OMG I can't believe this fallacy still exists in trading!

Are you saying that price stops are an ineffective method of managing risk as it comes at too high a price???

Are you suggesting a trader should average down??

Do you differentiate between day trading and investing??

"ONLY" a 50% drawdown??? Do you not make a distinction between a 10 stock portfolio vs a single asset??

Do you trade?






The article used 50% as an arbitrary number to use as an example. Obviously if a stock drops 50% it's a capitulation and you will have to wait for a recovery. The part about the article that makes no sense is showing that after only a 50% drop, the stock/portfolio now has to recover 100% just to reach break even...implying that it will be harder for a stock or portfolio to recover, and that traders need to mitigate losses because of this. This is a fallacy
 
Of course it does.How many stocks double in a reasonable time frame?
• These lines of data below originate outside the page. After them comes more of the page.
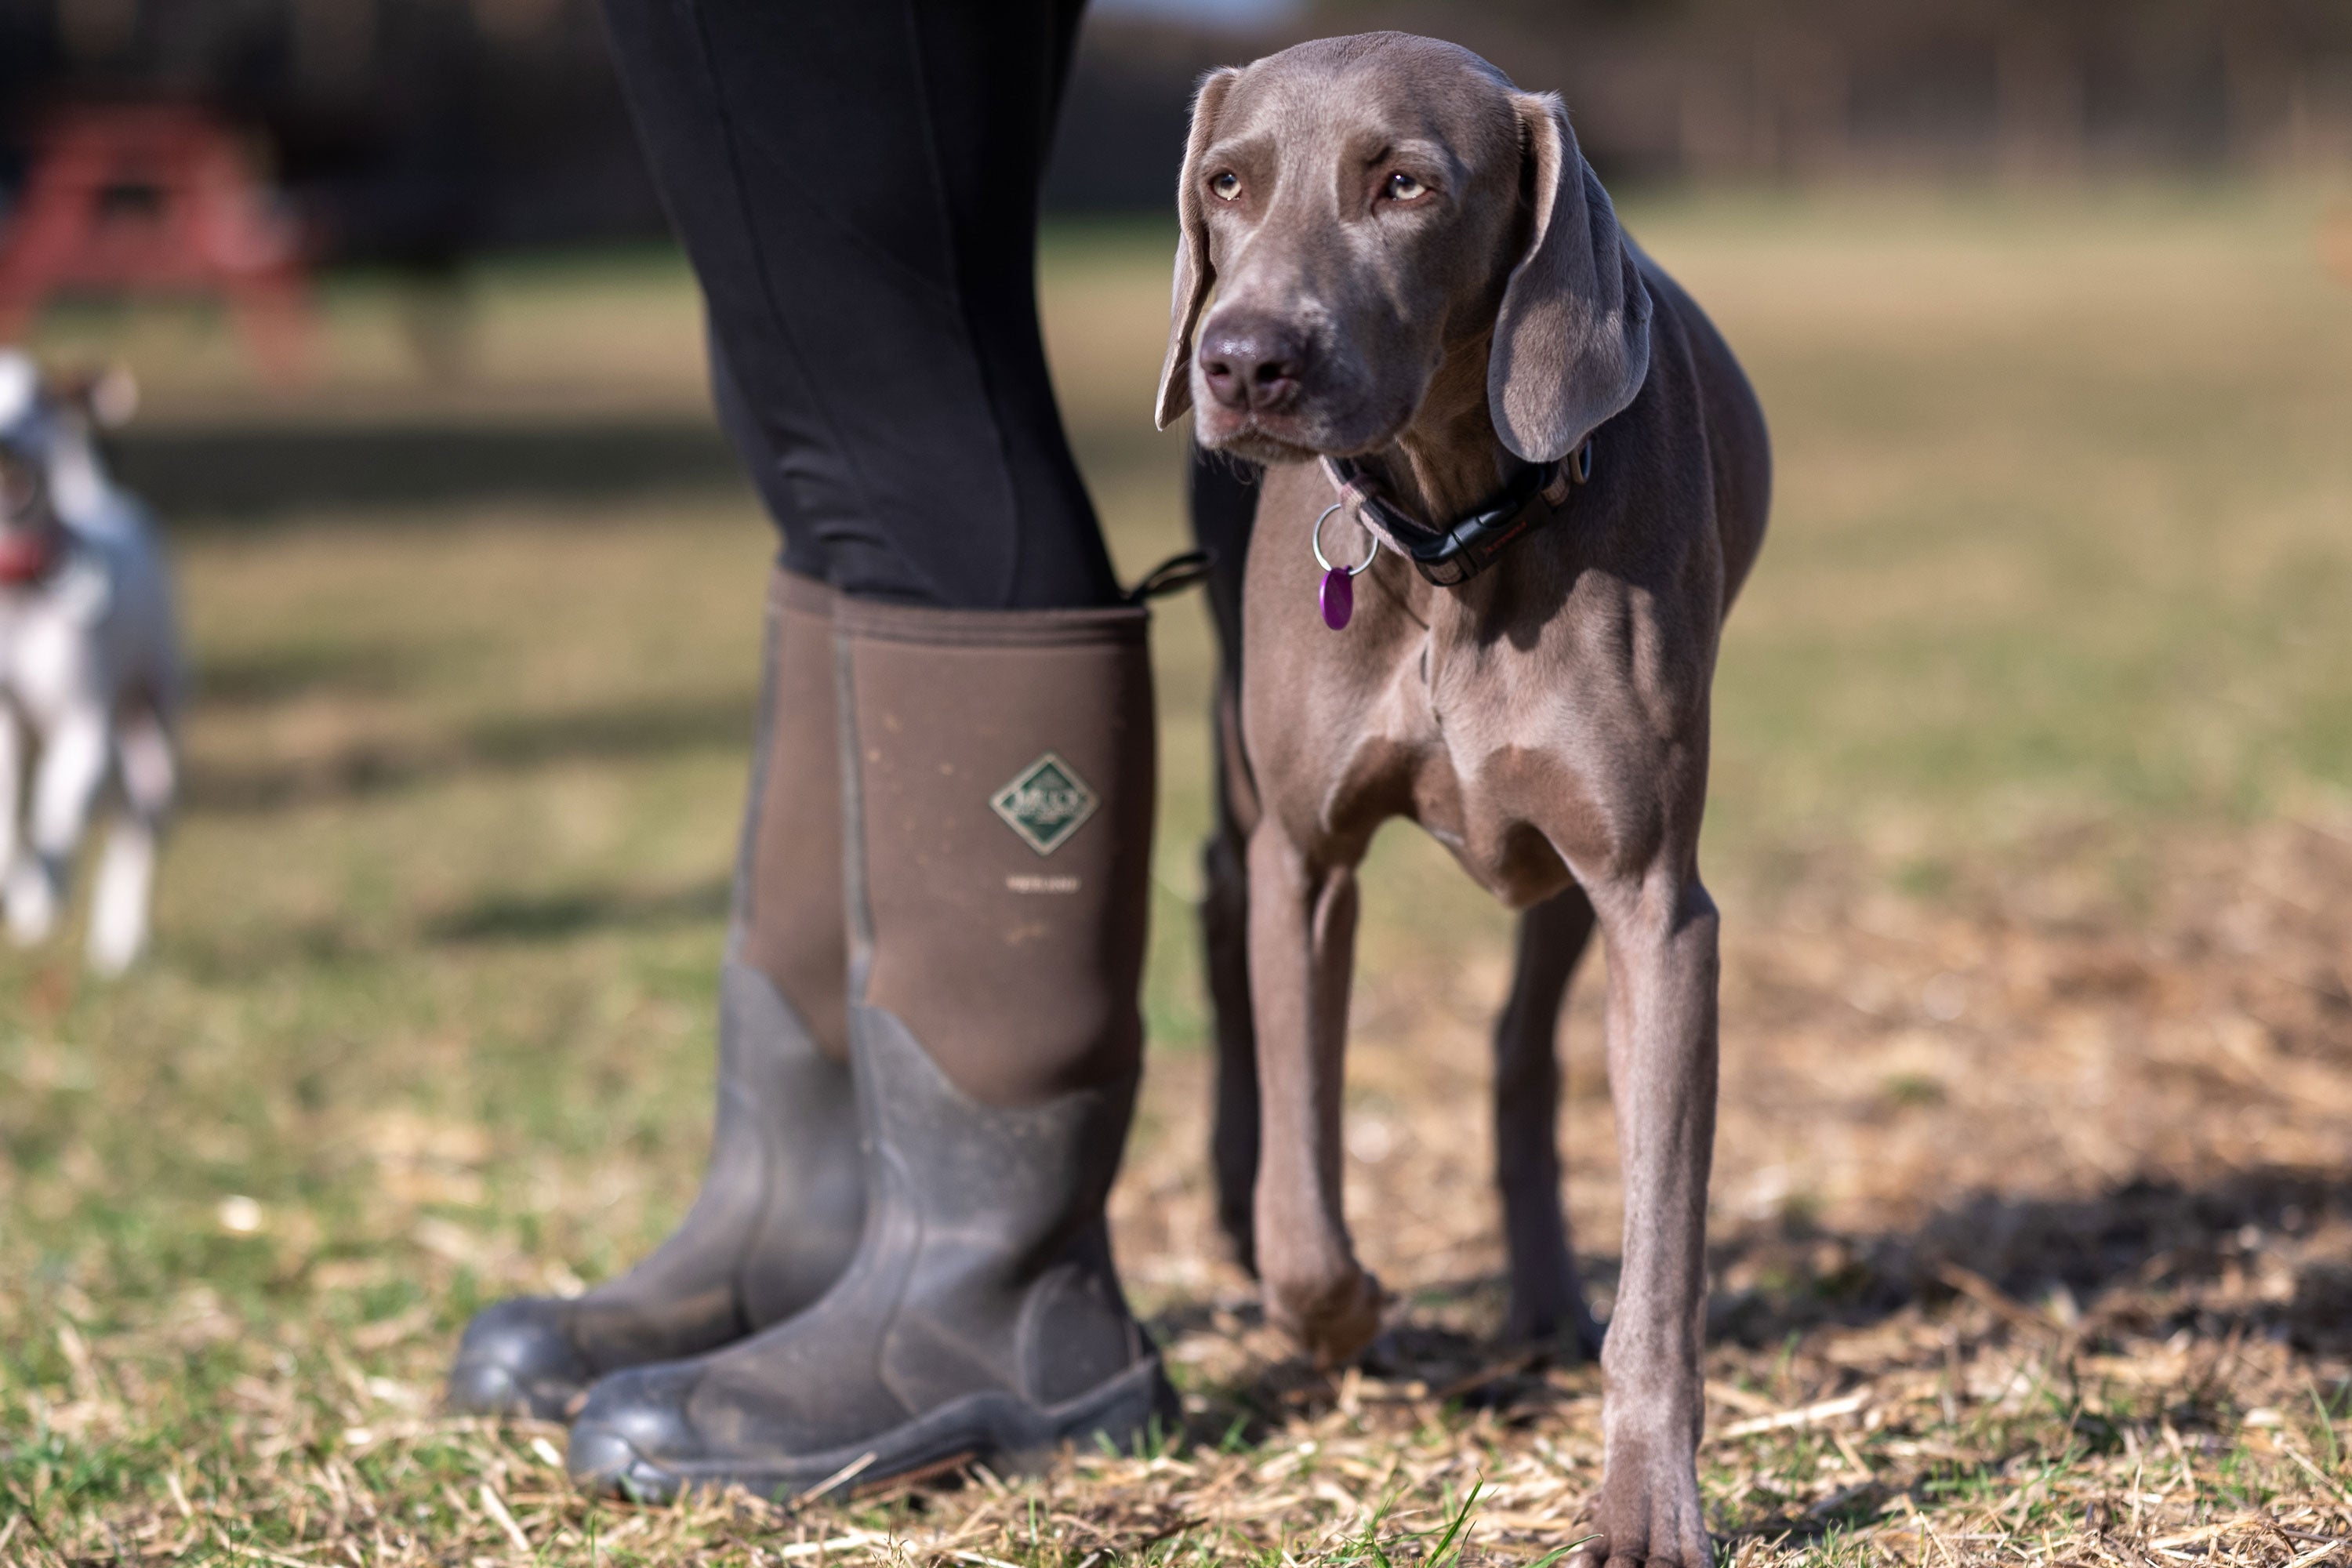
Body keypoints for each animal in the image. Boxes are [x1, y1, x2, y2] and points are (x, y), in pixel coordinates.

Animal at [0, 350, 182, 973]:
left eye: (38, 398)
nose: (5, 438)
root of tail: (104, 500)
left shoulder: (85, 725)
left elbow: (54, 809)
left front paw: (45, 895)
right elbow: (9, 824)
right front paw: (24, 893)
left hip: (153, 735)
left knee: (135, 833)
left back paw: (119, 940)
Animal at [1157, 36, 1769, 1568]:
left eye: (1407, 185)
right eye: (1226, 182)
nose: (1243, 359)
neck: (1452, 538)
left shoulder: (1655, 901)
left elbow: (1661, 1256)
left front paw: (1645, 1502)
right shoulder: (1309, 859)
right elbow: (1308, 1205)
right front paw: (1344, 1312)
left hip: (1569, 868)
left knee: (1521, 1050)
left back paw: (1541, 1292)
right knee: (1220, 900)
And I ask again,whats more likely, a stock dropping 50% and rebounding 100% or a stock dropping 50% only to fall another 50%?? You dont know,do you :)
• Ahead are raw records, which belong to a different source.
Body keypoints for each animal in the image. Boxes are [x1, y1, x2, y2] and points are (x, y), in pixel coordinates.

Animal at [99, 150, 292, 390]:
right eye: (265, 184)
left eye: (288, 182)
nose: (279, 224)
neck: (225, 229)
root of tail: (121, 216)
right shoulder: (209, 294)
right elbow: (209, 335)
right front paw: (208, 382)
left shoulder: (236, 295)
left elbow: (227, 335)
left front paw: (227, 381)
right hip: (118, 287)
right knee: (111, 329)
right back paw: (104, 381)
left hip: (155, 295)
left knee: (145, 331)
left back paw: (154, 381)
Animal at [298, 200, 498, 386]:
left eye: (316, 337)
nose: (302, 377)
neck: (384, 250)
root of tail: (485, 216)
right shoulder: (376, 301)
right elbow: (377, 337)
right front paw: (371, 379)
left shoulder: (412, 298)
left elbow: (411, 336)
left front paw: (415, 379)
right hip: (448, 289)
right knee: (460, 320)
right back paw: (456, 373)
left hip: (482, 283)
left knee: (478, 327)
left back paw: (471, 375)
I fully understand the "limitations" of a lognormal distribution.but your whole argument is banking on a tail event to recover..dont you trade options??
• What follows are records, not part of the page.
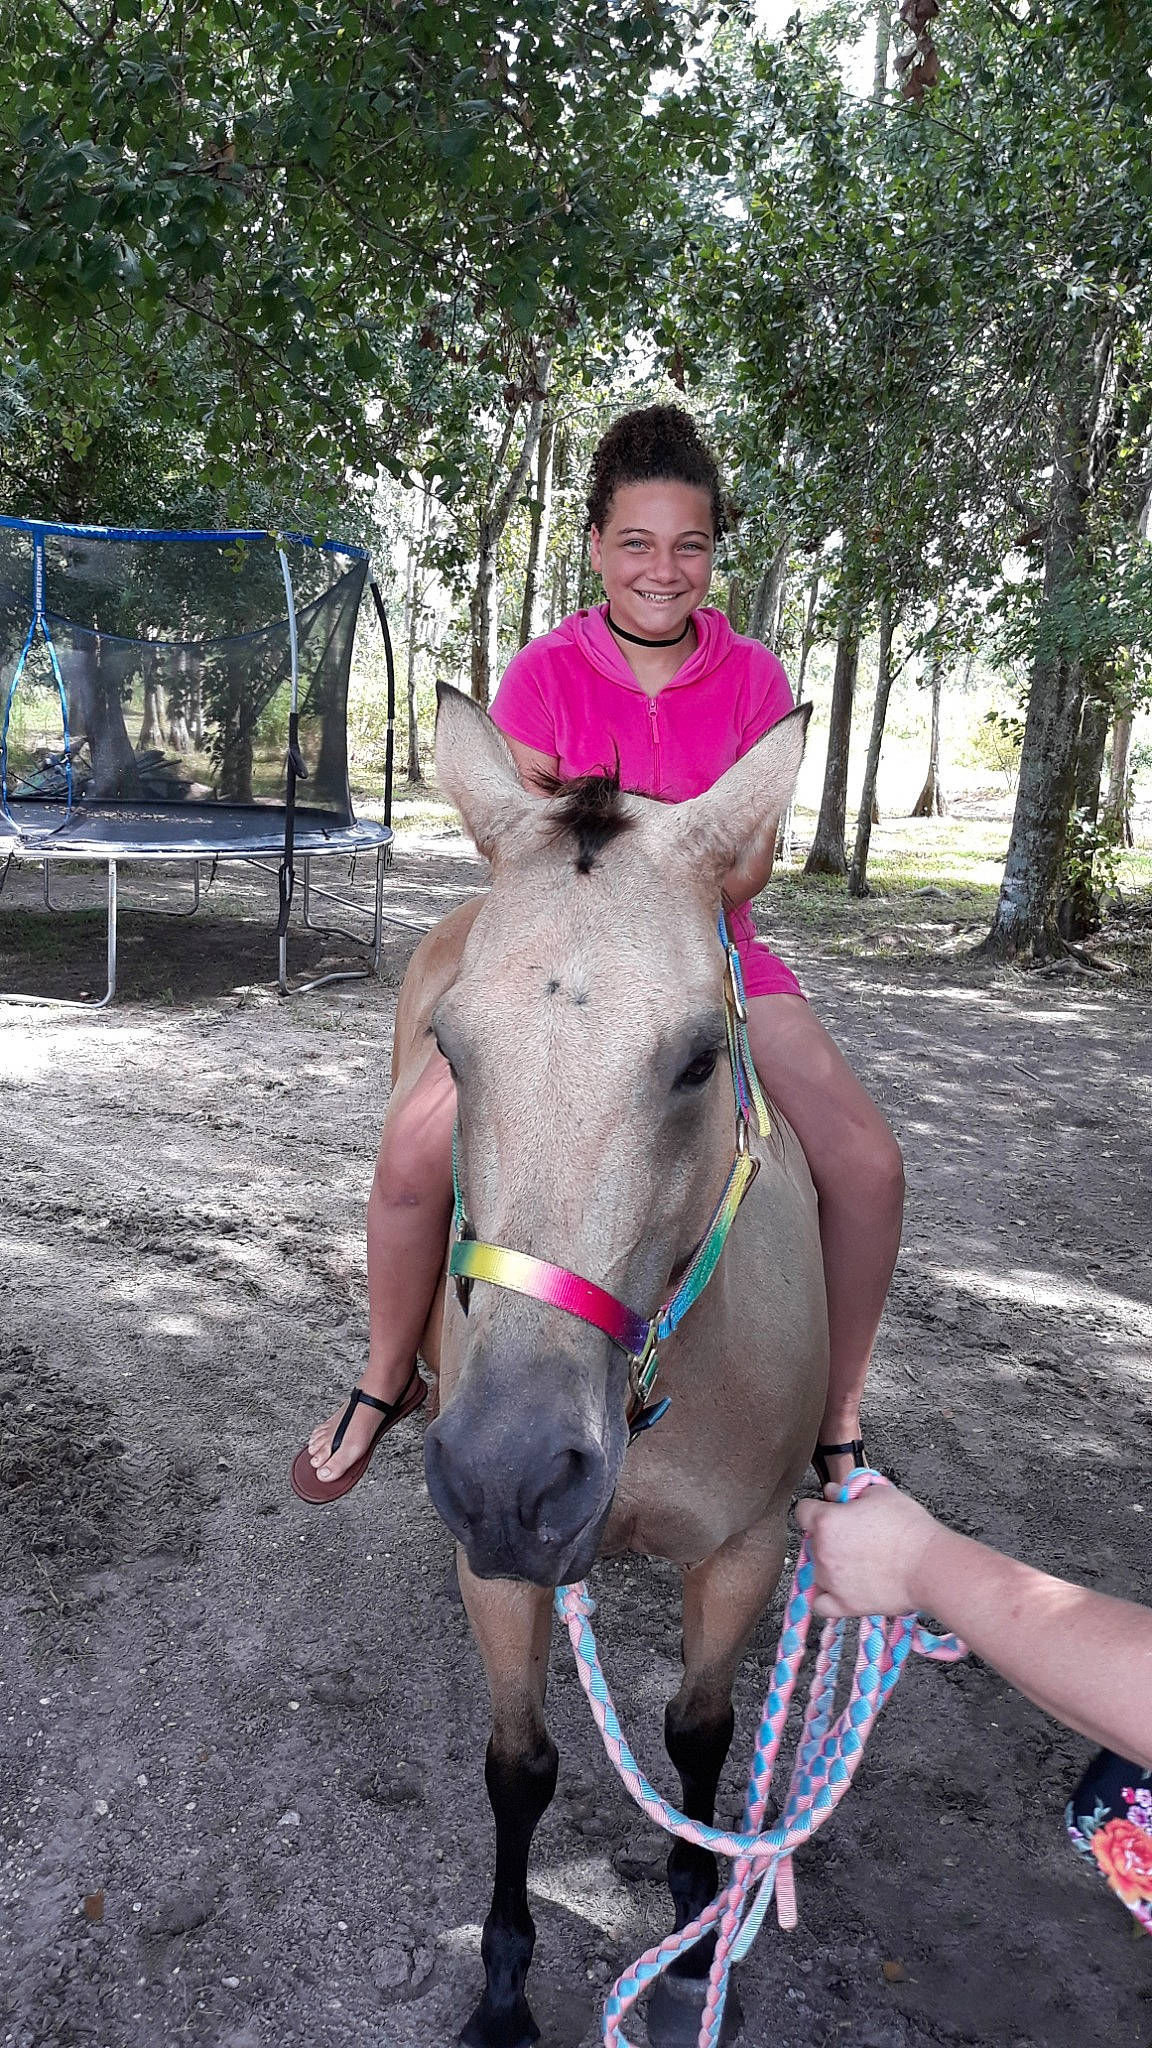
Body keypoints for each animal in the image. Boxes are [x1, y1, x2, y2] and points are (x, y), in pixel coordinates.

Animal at [395, 683, 828, 2048]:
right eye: (453, 1049)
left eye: (697, 1057)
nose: (511, 1470)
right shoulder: (496, 1568)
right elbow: (519, 1763)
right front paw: (502, 1988)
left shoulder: (744, 1546)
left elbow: (700, 1732)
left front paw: (693, 1943)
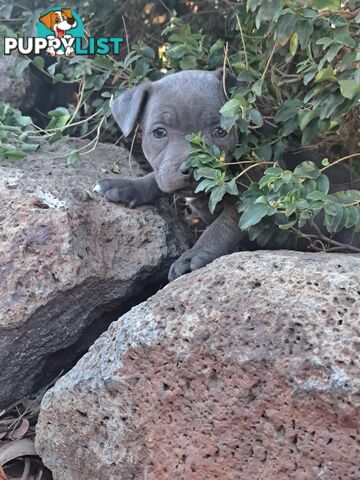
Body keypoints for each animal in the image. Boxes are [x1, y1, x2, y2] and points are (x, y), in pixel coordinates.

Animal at [95, 71, 245, 282]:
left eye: (220, 131)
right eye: (159, 132)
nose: (190, 169)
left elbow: (223, 226)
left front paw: (193, 256)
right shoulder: (164, 172)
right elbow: (156, 179)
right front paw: (125, 186)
It sounds to me like you are implying that a stock that is down 50% has a greater chance to double than a stock that is perhaps flat or up???

You keep on saying less likely,but you dont say less likely than option B..

Regardless,massive drawdowns are crushers especially when compounding..



If a $10 stock has dropped by 50% to $5 it will have to recover by 100% to return to $10. Do you think this makes your chances of recovering your losses less likely?
 
I crashed at Laguna Seca into the Armco barriers. You need to stop talking about your classic Lambo.
If you read and heed his fervent suppositions here and apply them to your option stategies, you could buy 5 classic Lamborghini's. What are you, a f'n noob?